Another training goal is a high percentage of officers trained to handle mental illness situations. “About 50 percent of officers are trained with mental illness crisis situations,” Lantz said. “The goal is 70 percent, but attrition has hurt that. It’s a big deal for me. We want officers trained to de-escalate situations. Officers have to have some experience before the training becomes effective.”
Asked about military–style policing, Lantz said, “We want to get away from the warrior mindset to the guardian mindset. But in a Dallas situation you still need the warrior mindset. I’ll give an officer every tool I can to keep him safe.
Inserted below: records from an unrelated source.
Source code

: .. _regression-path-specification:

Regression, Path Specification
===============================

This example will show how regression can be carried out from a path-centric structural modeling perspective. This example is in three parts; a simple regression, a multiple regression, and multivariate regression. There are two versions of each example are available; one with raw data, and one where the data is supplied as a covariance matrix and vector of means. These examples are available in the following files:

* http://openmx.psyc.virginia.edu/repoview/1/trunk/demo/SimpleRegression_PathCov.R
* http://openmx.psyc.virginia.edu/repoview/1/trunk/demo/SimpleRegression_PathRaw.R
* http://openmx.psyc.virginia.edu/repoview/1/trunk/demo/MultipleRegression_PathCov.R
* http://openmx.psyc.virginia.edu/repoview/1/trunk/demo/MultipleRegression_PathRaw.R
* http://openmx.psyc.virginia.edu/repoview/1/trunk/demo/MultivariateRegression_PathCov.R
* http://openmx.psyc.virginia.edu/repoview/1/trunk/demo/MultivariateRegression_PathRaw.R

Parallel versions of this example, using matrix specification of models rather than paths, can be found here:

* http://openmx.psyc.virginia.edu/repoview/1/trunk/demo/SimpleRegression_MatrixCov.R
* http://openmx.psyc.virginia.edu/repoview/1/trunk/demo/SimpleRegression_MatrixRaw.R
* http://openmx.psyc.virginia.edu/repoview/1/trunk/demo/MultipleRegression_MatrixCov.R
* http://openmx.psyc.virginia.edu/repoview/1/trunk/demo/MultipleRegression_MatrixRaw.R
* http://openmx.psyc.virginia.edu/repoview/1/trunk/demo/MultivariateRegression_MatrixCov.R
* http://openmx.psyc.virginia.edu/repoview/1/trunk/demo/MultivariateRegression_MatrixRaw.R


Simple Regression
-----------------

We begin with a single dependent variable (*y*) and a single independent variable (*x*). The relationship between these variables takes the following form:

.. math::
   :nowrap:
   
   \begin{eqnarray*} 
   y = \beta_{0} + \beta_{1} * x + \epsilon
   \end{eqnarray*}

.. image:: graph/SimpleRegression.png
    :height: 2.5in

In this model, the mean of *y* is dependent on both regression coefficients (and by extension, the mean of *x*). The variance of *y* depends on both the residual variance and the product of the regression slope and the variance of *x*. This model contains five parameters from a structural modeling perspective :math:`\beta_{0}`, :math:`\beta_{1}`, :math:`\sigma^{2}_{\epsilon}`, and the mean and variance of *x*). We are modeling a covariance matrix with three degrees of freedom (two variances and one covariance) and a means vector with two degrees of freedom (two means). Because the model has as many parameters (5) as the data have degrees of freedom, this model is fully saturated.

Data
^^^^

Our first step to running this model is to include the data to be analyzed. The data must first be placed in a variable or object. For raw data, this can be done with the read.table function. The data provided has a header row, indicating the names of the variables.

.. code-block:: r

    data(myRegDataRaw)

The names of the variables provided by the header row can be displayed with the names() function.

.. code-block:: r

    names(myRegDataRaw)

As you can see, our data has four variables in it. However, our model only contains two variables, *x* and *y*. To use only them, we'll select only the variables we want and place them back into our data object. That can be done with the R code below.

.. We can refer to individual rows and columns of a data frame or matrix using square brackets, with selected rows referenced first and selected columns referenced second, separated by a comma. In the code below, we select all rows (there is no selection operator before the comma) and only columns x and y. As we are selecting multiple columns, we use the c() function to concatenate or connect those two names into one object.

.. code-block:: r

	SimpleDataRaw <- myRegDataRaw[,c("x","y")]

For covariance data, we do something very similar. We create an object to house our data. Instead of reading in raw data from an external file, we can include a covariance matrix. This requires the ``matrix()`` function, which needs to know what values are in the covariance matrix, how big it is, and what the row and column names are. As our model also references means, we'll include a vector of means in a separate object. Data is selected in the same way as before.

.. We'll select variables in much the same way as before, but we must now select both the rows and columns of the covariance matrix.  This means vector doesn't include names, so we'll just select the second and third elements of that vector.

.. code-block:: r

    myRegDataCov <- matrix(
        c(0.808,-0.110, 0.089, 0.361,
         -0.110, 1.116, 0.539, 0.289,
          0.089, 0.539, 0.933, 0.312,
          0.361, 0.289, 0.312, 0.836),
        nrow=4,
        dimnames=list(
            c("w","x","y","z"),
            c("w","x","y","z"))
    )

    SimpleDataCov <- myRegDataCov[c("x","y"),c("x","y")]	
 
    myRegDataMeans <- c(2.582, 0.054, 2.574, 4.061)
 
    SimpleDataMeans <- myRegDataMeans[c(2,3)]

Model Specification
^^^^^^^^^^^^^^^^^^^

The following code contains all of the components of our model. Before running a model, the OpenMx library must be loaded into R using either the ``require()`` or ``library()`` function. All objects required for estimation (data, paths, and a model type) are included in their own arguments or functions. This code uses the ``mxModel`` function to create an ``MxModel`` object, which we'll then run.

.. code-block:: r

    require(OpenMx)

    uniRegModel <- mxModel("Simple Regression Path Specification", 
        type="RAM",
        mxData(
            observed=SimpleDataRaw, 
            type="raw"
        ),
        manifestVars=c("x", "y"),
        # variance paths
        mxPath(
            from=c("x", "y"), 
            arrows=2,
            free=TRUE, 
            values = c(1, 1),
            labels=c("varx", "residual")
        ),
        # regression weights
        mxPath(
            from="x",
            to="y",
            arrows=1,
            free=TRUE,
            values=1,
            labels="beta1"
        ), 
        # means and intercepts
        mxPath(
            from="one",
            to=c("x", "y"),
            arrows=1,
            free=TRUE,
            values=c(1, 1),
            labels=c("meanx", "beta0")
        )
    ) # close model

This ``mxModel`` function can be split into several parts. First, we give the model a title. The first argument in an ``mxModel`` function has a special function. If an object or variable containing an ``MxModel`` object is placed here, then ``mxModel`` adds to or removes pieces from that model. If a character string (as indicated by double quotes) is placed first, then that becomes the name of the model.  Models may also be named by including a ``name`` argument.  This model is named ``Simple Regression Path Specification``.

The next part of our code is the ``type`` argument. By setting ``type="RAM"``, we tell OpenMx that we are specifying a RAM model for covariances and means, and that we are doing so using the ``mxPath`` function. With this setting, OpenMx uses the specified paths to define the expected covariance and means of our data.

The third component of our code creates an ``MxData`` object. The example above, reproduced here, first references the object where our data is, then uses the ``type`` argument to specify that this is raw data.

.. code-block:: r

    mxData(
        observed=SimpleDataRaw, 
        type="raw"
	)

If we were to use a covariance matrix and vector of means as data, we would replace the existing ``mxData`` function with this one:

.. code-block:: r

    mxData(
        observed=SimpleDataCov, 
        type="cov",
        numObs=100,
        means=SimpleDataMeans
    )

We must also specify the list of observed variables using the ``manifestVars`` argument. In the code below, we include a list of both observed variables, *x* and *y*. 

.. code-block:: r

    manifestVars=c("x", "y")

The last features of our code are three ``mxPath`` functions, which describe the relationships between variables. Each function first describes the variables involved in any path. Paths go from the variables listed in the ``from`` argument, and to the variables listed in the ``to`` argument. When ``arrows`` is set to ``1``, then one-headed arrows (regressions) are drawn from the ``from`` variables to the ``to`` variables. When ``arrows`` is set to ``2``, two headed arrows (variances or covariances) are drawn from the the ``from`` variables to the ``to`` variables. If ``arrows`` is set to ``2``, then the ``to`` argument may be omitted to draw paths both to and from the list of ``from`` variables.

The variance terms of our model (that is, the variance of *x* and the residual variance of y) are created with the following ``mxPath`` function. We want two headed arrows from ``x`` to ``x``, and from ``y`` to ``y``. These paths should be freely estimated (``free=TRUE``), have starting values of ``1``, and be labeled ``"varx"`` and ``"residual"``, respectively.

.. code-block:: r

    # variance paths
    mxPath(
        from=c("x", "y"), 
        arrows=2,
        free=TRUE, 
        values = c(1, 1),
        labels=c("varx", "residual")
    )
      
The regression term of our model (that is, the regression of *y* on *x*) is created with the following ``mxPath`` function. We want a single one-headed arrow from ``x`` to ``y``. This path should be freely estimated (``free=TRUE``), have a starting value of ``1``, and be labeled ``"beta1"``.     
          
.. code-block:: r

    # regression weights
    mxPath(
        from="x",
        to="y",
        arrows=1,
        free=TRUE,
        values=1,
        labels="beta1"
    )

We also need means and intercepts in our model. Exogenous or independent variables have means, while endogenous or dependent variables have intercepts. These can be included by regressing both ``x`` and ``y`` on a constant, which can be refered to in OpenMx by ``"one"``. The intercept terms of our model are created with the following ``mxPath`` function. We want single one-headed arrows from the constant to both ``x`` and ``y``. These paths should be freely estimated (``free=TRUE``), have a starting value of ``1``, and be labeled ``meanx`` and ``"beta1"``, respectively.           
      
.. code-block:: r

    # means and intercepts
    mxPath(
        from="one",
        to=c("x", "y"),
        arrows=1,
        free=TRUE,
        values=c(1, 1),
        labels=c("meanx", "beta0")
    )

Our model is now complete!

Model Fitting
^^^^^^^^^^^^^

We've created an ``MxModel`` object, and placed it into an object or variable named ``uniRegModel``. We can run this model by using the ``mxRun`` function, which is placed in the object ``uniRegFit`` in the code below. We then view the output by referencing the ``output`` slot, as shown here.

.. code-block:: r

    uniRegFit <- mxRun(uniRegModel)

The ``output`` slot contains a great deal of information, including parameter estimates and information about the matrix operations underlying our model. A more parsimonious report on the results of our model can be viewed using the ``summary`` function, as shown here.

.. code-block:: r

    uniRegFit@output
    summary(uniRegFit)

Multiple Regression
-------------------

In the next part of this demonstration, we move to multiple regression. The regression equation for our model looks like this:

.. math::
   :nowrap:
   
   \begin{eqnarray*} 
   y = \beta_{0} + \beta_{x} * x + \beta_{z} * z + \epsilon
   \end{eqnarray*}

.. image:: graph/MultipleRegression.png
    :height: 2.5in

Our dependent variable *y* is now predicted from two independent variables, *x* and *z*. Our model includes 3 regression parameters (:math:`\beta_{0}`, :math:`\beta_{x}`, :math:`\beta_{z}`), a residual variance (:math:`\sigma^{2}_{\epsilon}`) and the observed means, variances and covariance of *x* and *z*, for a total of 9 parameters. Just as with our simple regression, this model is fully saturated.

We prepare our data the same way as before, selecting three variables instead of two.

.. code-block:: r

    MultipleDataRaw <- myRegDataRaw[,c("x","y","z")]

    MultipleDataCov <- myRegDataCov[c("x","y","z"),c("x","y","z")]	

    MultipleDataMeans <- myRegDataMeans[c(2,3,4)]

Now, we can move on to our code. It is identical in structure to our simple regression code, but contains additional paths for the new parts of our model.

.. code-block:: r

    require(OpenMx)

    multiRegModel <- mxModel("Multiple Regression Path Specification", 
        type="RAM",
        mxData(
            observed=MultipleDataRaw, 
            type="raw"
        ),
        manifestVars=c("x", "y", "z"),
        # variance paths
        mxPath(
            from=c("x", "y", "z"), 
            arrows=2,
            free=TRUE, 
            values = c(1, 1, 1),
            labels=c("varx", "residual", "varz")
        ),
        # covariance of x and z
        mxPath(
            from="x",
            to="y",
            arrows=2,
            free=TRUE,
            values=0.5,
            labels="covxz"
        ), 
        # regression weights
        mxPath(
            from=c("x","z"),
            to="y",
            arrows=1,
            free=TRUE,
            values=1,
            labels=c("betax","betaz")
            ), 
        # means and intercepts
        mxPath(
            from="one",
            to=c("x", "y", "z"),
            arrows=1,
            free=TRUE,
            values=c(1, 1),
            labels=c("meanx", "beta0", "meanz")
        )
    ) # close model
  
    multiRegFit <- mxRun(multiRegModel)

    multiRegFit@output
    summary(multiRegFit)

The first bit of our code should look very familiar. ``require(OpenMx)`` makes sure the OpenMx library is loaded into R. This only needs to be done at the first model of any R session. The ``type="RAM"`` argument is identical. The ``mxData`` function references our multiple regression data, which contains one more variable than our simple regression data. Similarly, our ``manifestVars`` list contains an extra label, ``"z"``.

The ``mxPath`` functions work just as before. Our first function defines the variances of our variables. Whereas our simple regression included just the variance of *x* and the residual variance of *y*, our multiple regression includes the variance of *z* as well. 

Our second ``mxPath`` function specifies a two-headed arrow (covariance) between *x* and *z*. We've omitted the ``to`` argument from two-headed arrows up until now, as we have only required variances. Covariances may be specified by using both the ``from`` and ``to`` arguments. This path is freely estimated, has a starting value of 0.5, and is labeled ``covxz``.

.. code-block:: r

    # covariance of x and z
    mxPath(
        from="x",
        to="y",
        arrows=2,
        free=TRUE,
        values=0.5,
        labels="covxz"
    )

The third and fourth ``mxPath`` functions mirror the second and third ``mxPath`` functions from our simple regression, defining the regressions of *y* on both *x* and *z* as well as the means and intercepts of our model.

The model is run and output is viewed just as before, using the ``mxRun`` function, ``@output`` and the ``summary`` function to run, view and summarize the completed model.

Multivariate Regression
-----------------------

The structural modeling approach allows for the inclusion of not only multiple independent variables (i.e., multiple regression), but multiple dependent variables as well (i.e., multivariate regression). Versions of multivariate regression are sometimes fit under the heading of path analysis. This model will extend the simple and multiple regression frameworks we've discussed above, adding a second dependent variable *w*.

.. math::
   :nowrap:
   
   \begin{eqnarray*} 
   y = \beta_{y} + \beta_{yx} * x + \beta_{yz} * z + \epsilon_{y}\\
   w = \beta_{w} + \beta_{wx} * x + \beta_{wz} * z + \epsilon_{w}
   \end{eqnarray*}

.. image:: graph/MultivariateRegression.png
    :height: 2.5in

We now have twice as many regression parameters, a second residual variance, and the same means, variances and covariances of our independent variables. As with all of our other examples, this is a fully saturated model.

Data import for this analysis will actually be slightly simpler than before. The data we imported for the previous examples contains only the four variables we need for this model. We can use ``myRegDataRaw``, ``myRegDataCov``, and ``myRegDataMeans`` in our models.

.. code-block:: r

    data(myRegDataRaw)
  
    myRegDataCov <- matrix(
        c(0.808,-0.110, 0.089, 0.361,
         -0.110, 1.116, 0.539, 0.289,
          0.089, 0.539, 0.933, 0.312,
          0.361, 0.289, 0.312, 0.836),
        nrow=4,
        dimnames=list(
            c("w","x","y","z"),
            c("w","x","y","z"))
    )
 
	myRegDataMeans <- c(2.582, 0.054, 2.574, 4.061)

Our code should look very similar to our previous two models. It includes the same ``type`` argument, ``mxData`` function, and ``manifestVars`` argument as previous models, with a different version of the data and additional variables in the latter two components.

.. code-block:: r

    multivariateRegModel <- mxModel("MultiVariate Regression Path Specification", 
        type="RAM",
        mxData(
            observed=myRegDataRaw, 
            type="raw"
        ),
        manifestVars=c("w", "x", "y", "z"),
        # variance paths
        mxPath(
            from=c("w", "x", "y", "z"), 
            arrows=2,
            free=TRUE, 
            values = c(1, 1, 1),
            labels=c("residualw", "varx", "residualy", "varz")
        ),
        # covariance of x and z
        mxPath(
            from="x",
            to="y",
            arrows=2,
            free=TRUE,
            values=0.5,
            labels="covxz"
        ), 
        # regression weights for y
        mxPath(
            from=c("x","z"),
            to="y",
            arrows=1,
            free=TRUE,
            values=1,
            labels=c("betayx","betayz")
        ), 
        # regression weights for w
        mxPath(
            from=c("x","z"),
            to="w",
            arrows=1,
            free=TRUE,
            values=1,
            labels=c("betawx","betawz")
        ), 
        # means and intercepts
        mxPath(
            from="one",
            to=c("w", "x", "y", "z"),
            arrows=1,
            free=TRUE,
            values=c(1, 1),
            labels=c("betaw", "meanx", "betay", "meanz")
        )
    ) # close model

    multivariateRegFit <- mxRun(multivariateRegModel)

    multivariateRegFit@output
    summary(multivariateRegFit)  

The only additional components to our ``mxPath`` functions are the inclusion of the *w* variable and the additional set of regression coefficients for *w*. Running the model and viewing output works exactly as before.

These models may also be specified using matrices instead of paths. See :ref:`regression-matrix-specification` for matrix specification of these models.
“There’s got to be a need for military equipment before I’ll get into it. I’m not a fan of knocking down doors. Too many things can happen. I like to get them when they’re away from the house. We’re stringent here before we deploy a SWAT team.
“We’re guardians up front, but we’re still warriors behind that. We’re going to lock up the bad guys.”
The department has a long-term goal of decentralizing operations, he said about the satellite office in Crozet, which officers will not staff but occasionally drop in at. The office is expected to be open on October 1. The 850-square-foot office is offered to the department free and allows officers a place for bathroom breaks and to eat meals.
A staffed station will most likely open first in the Hollymead area, Lantz said. “Most of our calls are in the ‘urban ring’ around Charlottes-ville. We have a satellite office at Fashion Square Mall now.” A station can dispatch officers to calls. A satellite office is a part-time office.
“Community engagement and transparency are number one, particularly in at-risk neighborhoods,” Lantz said.
He said crime in the rural areas is typically a daytime break-in or roaming scammers. There were 85 calls for service in the Crozet area in the last 30 days and 30 were for vehicle accidents, he said. The worst were four minor larcenies. “Our worst crime in Old Trail,” he said, “is kids smoking pot on the pathways. The way you can help, as we say, is ‘when in doubt, call us out.’”
Lantz lives in Old Trail himself. “I love the community. That’s why we live here. I truly enjoy it. They know what we want to order when we come in the door at Crozet Pizza and Fardowners.”